The Intertubes have been buzzing with news of a new 50-megawatt wind turbine under development under the auspices of the U.S. Energy Department. The scale of the supersized turbine makes it newsworthy enough, but TriplePundit is particularly interested from a business angle because this ambitious project leverages three hot trends at once: biomimicry, public-private partnerships and inter-corporate collaboration.
The collaborative effort also underscores the extent to which powerful, diversified global corporations are embracing renewable energy — setting off a political ripple effect that undermines the influence of fossil interests such as the Koch brothers and ALEC, the American Legislative Exchange Council.
1. Biomimicry on a gigantic scale
The largest wind turbines in the world currently clock in around the 10-megawatt range, so the huge leap to 50 megawatts requires out-of-the-box thinking. That’s where biomimicry comes in.
The project, called the Segmented Ultralight Morphing Rotor (SUMR), meets this design challenge:
“… A low-cost offshore 50-MW turbine requiring a rotor blade more than 650 feet (200 meters) long, two and a half times longer than any existing wind blade.”
With blades extending more than the length of two football fields, creating a system that can avoid damage during storms is a critical part of the challenge. As it turns out, the basic principle behind the solution was quite simple: palm trees.
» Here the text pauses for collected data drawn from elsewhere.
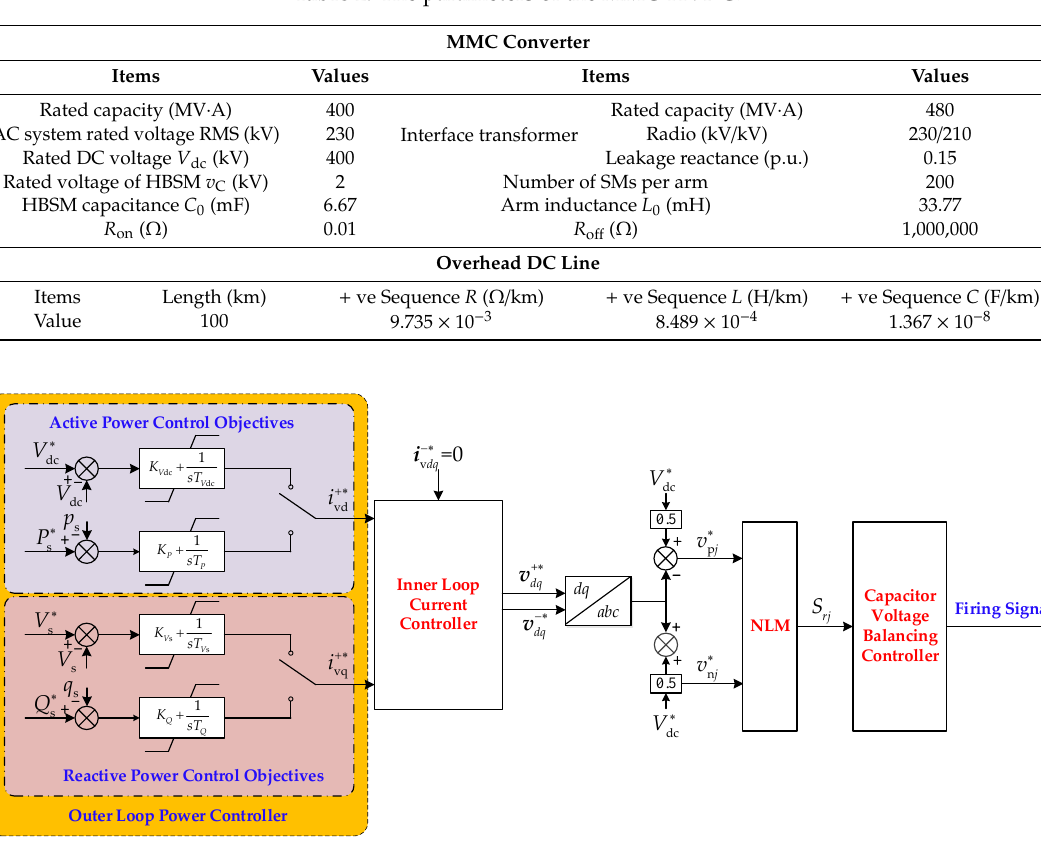
Table 2. The parameters of the MMC-HVDC.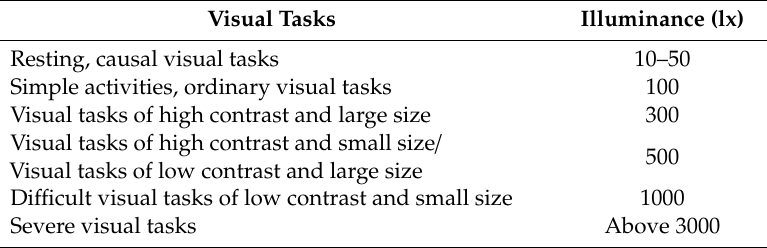
Table 3. Illuminance threshold values of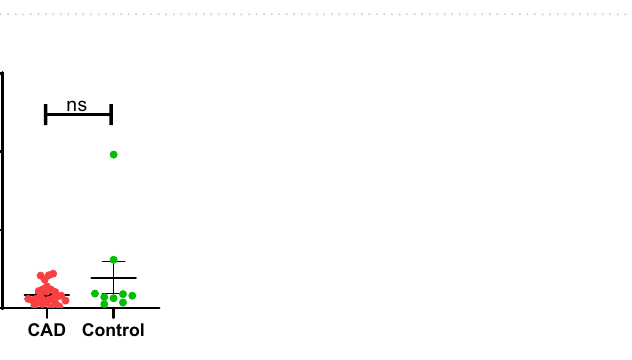
Figure 1. Intracellular ECFC’s Biopterin levels in CAD patients and controls. ECFC’s BH4 (Tetrahydrobiopterin), BH2 (Dihydrobiopterin), BH4/BH2 ratio in CAD (n = 27) and healthy control groups(n = 09). ( A ) ECFC’s BH4 in picomol/mg protein ( B ) ECFC’s BH2 in picomol/mg protein ( C ) BH4/BH2 ratio. Significance difference between the group was assessed by student t-test. Data is represented as mean ± SE. Error bar represent standard error of mean; dots represent average values of the parameters obtained from experimental duplicates; p ≤ 0.05 considered statistically significant.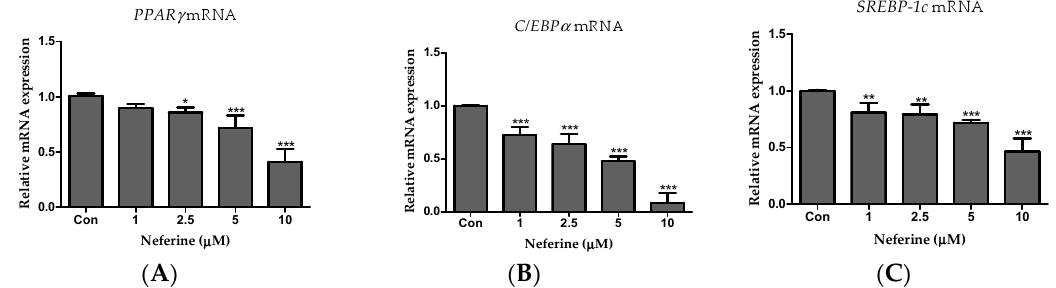
Figure 3. Effects of neferine on the expression of adipogenic marker genes. PCR was used to assess mRNA expression levels of ( A ) PPAR γ , ( B ) C/EBP α , and ( C ) SREBP1c . * p < 0.05, ** p < 0.01, and *** p < 0.001 vs. Con. All data are presented as mean ± SD, and experiments were performed at least thrice. The positive control (Con) was differentiated 3T3-L1 cells treated with adipocyte differentiation cocktail.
The palm tree solution is elegantly described in an article on ASME.org, the online publication of the American Society of Mechanical Engineers. Do read the piece for a full appreciation of the biomimicry inspiration behind the new design, but for those of you on the go, here’s the money quote from University of Virginia professor and research team member, Eric Loth:
The possible solution — segmented rotors — was inspired by the palm tree. “Compared to an oak tree, for instance, palms are light with a segmented trunk that flattens almost to 90 degrees. They can morph to the wind.”
The basic idea is that the “fronds” or turbine blades will extend during good weather, and fold up protectively during storms.
2. Public-private partnerships fuel renewable energy progress
As noted above, the SUMR wind turbine project is spearheaded by the U.S. Energy Department, and that agency illustrates the extent to which public-private partnerships are being leveraged for clean energy development here in the U.S.
Leading the Energy Department in the SUMR project, for example, is Sandia National Laboratories. Located on two campuses in New Mexico and California, Sandia is run by the Sandia Corp., a wholly-owned subsidiary of Lockheed Martin.
As for the renewable energy connection, Lockheed has been right on top of the corporate sustainability movement. It has diversified its operations into wave energy among other renewable sources, and it is the force behind the proprietary WindTracer system for assessing and optimizing wind turbine placement in new wind farms.
The company has also engaged with NASA as part of a collaborative effort to reduce the carbon footprint of air travel.
3. Collaborating for a sustainable future
That brings us to the third trend, inter-corporate collaboration. About two years ago, TriplePundit had a conversation with Deb Frodl, head of GE’s global innovation and collaboration platform, Ecomagination, in which she stressed that the collaborative model is needed to address the critical problems of today leading to “big outcomes that change the world.”
That mindset is clearly at play in the SUMR wind turbine project. In addition to Lockheed Martin, the project has pulled in GE, Dominion Resources, Siemens AG and Vestas Wind Systems as corporate advisory partners.
The presence of the fossil-centric energy company Dominion among the three wind turbine innovators — GE, Siemens and Vestas — was a bit of surprise to us, but last year the Virginia-based company launched a 110-megawatt solar partnership with its home state. More to the point, Dominion already owns a stake in several onshore wind farms in the U.S., and it is poised to assert a leadership position in developing Virginia’s share of the considerable offshore wind energy resources in the U.S.
It remains to be seen if Dominion’s clean-energy ventures will affect its ongoing support for ALEC, and we notice that our friends over at the Virginian-Pilot are also wondering how much longer the relationship will last.
Speaking of Virginia: The lead research partner in the SUMR project is the University of Virginia. The University of Colorado, the Colorado School of Mines, and the National Renewable Energy Laboratory round out the collaboration.
The next steps include developing a segmented or modular approach to manufacturing the extremely long turbine blades, and developing workable systems for transporting and installing them. One factor working in the project’s favor is that the blades are designed to project downwind from the turbine itself, relieving them from the stress incurred by conventional upwind blades.